EXCERPT PROVIDED:
== Segment start ==

My issue was with the trot, and I'm so thankful that I'm at a stage now where I'm NOT relying so much on my hands for balance and I'm posting from my core more effortlessly! Thanks to tinyliny for giving me such good advice!!



















We've even started cantering and I'm trying to ride Honey on a loose rein through it... she doesn't seem to like it to be honest and listens and tries harder when she can feel me there... it's like her canter gets flatter with the longer rein so I know its rider issue for sure! 











We're getting better by the ride too and I've even started to "jump" little obstacles (one-two tire height only I'm a chicken!) - never thought I'd ever find the confidence to start again... so I've found with correcting some issues, I'm actually able to balance and ride more efficiently. I thought sharing all this might be helpful to at least someone!! And I'm a little proud of my progress!


----------



## tinyliny (Oct 31, 2009)

This is a great shot, too. Shoulder, hip ankle alignment is excellent. Elbow to bit straight line and no posting off the reins. YOu are obviously carrying your own weight over your stirrups nicely.


You will have simular results at canter when you have a chance to do it more.
Don't lean intot he circle at the canter. I do that , too. It's as if I am trying to "help" the horse. Which of course, isn't helpful at all. And don't over advance your inside shoulder.

Cheers
Caroline


----------



## Cacowgirl (Feb 19, 2011)

A lot of progress can be seen. don't give up, most of us have had these issues in some degree as we learn th be "lighter" on our horsses' backs. You have made a LOT of progress, so hang in there & enjoy!


----------



## ohmyitschelle (Aug 23, 2008)

== Segment end ==

STORED DATA:
== Segment start ==

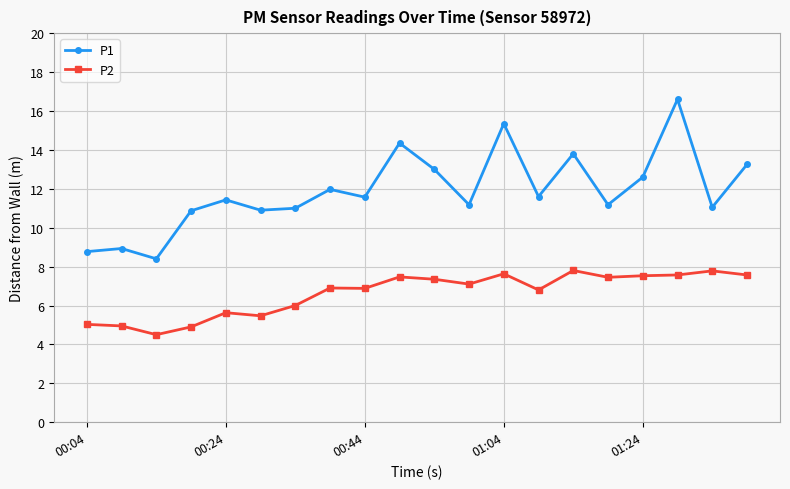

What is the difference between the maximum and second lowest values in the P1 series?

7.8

== Segment end ==
== Segment start ==

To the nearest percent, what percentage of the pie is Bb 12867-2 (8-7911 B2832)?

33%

== Segment end ==

TASK BRIEF: In the riding thread, what happens to Honey's canter when she is ridden on a longer rein? The entries have no connection to the riding thread.

EXERCISE RESULT: Her canter gets flatter.